At the close of World War II, Hofmann began to explore themes similar to those that preoccupied his contemporaries Kandinsky, Miró, and Picasso, though he interpreted them in his own distinct style and manner. The works featured in this exhibition capture this seminal chapter in Hofmann’s artistic development, and highlight his relentless pursuit of experimentation. This period of robust activity marks the beginning of his gradual transition from a more representational style of art-making into full-fledged abstraction, as he grappled with the fertile issues of both Cubism and Surrealism.

Over seventy years later, Hofmann’s work of the later ‘40s continues to look as fresh as when it was first seen by the art world at the time.
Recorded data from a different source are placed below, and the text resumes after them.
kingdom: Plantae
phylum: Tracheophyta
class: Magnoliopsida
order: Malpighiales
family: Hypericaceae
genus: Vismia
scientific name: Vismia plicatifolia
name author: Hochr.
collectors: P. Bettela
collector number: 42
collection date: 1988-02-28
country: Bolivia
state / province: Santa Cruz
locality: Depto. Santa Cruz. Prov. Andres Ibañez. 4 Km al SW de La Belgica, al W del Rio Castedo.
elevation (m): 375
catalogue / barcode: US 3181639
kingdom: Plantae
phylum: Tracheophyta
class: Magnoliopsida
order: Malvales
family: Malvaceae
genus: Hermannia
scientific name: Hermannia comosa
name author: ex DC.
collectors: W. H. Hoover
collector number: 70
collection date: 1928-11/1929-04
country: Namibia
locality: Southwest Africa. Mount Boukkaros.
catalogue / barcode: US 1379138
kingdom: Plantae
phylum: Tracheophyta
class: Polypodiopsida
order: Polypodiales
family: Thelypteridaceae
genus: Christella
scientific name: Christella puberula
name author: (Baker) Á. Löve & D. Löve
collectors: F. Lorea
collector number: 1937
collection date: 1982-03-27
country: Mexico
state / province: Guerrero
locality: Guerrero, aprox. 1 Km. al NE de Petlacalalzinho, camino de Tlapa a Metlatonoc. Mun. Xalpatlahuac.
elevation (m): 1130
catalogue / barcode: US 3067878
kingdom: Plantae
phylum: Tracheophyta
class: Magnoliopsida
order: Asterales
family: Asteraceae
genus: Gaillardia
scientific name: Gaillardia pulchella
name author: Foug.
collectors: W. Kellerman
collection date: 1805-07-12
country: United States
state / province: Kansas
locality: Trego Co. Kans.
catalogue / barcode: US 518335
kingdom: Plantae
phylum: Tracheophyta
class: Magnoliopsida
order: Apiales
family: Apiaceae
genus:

As André Emmerich—who represented the artist’s estate for over thirty years—wrote in 1989, “Hofmann’s spontaneity of line, the dynamism of his compositions, and his vivid palette show the mastery achieved during a full career spent in the pursuit of art: in 1945 Hofmann celebrated his 65th birthday. At the same time, the paintings of this period clearly announce and begin to define the grand thrust his art was to follow during the last two decades of his life.”

During his lifetime, Hofmann’s work was the subject of exhibitions at the California Palace of the Legion of Honor in San Francisco (1931); the Art of This Century Gallery, New York, NY (1944); the Addison Gallery of American Art, Andover, Massachusetts (1948); Whitney Museum of American Art (1957); the XXX Venice Biennale (1960); and The Museum of Modern Art (1963).

Hofmann’s work is in many permanent collections including The Museum of Modern Art, New York, NY; The Metropolitan Museum of Art, New York, NY; National Gallery of Art, Washington, D.C.; Solomon R. Guggenheim Museum, New York, NY; Whitney Museum of American Art, New York, NY; Musée de Grenoble; Grenoble, France; National Gallery of Australia, Canberra, Australia; Museum Ludwig, Cologne, Germany; Tel Aviv Museum of Art, Tel Aviv, Israel; and the Städtische Galerie im Lenbachhaus, Munich, Germany.

Hofmann died in 1966 in New York at the age of 85.